* **Source text**
★ ★ ★ ★
This blog provides high availability (HA) guidelines using group replication architecture and deployment recommendations in MySQL, based on our best practices.

Every architecture and deployment depends on the customer requirements and application demands for high availability and the estimated level of usage. For example, using high read or high write applications, or both, with a need for 99.999% availability.

Here, we give architecture and deployment recommendations along with a technical overview for a solution that provides a high level of high availability and assumes the usage of high read/write applications (20k or more queries per second).

Layout

MySQL High Availability with Group Replication

Components

This architecture is composed of two main layers:

  • Connection and distribution layer
  • RDBMS (Relational Database Management System) layer

Connection Layer

The connection layer is composed of:

  • Application to proxy redirection mechanism which can be anything from a Virtual IP managed by Keepalived local service to a DNS resolution service like Amazon Route 53. Its function is to redirect the traffic to the active Proxy node.
  • Proxy connection distribution is composed of two or more nodes. Its role is to redirect the traffic to the active nodes of the Group Replication cluster. In cases like ProxySQL where the proxy is a level 7 proxy and is able to perform Read/Write split, this layer is also in charge of redirecting writes to the Primary node and reads to the Replicas, and of HA to prevent a single point of failure

Data Layer

The data layer is composed of:

  • Primary node serving writes (or source) – this is the node that will accept writes and DDL modifications. Data will be processed following the ACID paradigm (atomicity, consistency, isolation, durability) and replicated to all other nodes.
  • Replica nodes are the elements serving read requests. Some replica nodes can be elected Primary in case of Primary node failure. A replica node should be able to leave and join back a healthy cluster without impacting the service.
  • Replication mechanism to distribute changes across nodes and in this solution is done with Group Replication. Group Replication is a tightly coupled solution which means that the database cluster is based on a Datacentric approach (single state of the data, distributed commit). In this case, the data is consistent in time across nodes and replication requires a high performant link. Given that, geographic distribution is strongly discouraged and Disaster Recovery (DR) is not implicitly supported by the main Group Replication mechanism. 

The node characteristics (CPU/RAM/Storage) are not relevant to the main solution design.  They instead must reflect the estimated workload the solution will have to cover, which is a case-by-case identification. 

What is important to keep in mind is that all nodes that are part of the cluster must have the same characteristics.  If they don’t, the cluster will be imbalanced and service will be affected.

As a generic indication, we recommend using solutions with at least 8 cores and 16GB RAM when production.  

High Availability

How do we measure availability and at what point does it become “high” availability?
★ ★ ★ ★
* **Dataset items**
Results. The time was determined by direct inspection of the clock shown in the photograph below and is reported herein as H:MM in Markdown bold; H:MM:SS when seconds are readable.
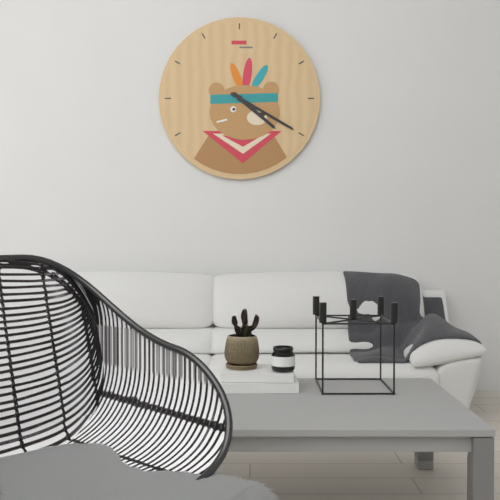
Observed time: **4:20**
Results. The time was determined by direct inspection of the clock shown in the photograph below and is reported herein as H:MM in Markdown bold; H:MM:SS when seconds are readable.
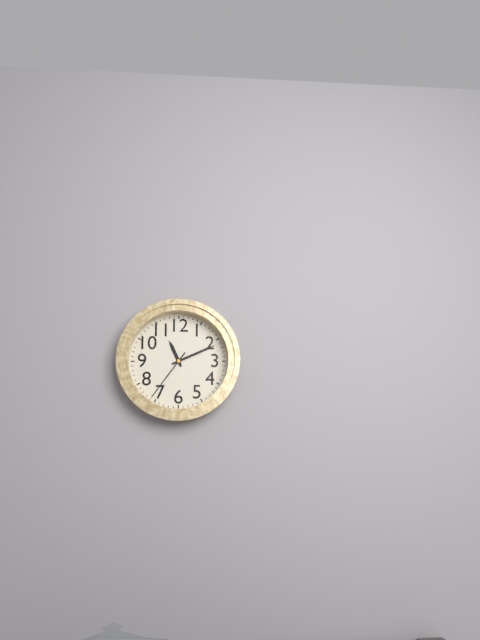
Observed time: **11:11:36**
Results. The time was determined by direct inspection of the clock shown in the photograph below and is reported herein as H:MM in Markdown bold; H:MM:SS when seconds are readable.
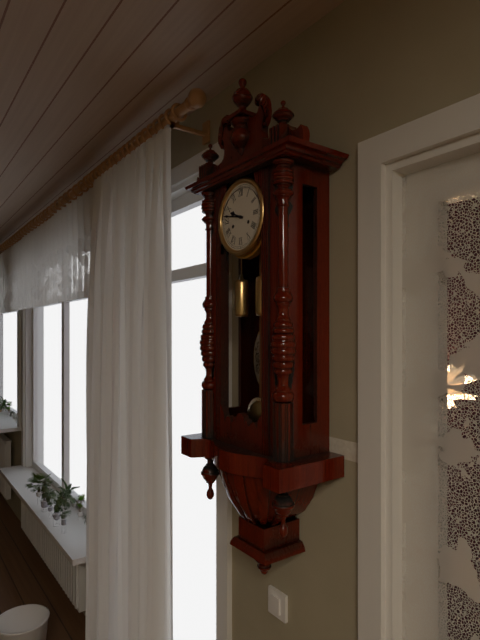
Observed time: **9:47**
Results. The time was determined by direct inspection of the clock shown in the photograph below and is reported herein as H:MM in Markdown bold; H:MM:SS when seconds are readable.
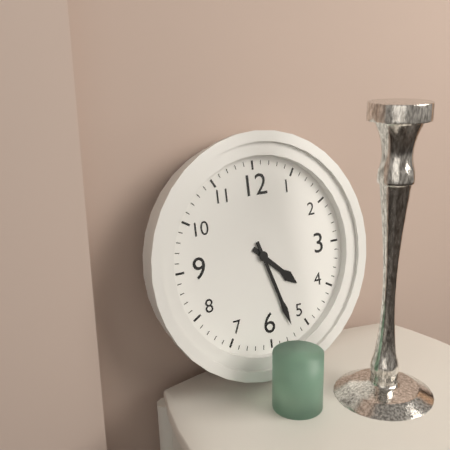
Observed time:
★ ★ ★ ★
* **Task set**
a. List the four properties of the ACID paradigm as the MySQL high availability text spells them out.
b. Pick up the MySQL high availability text after its final sentence and continue it.

* **Exercise responses**
a. atomicity, consistency, isolation, durability

b.
Generally speaking, the measurement of availability is done by establishing a measurement time frame and dividing it by the time that it was available. This ratio will rarely be 1, which is equal to 100% availability. At Percona we don’t consider a solution to be highly available if it is not at least 99% or “two nines” available.  

Availability %Downtime per yearDowntime per monthDowntime per weekDowntime per day
99% (“two nines”)3.65 days7.31 hours1.68 hours14.40 minutes
99.5% (“two nines five”)1.83 days3.65 hours50.40 minutes7.20 minutes
99.9% (“three nines”)8.77 hours43.83 minutes10.08 minutes1.44 minutes
99.95% (“three nines five”)4.38 hours21.92 minutes5.04 minutes43.20 seconds
99.99% (“four nines”)52.60 minutes4.38 minutes1.01 minutes8.64 seconds
99.995% (“four nines five”)26.30 minutes2.19 minutes30.24 seconds4.32 seconds
99.999% (“five nines”)5.26 minutes26.30 seconds6.05 seconds864.00 milliseconds

How is High Availability Achieved?

There are three key components to high availability:

  1. Infrastructure – This is the physical or virtual hardware that database systems rely on to run. Without enough infrastructure (VM’s, networking, etc) there cannot be high availability. The easiest example is: there is no way to make a single server highly available.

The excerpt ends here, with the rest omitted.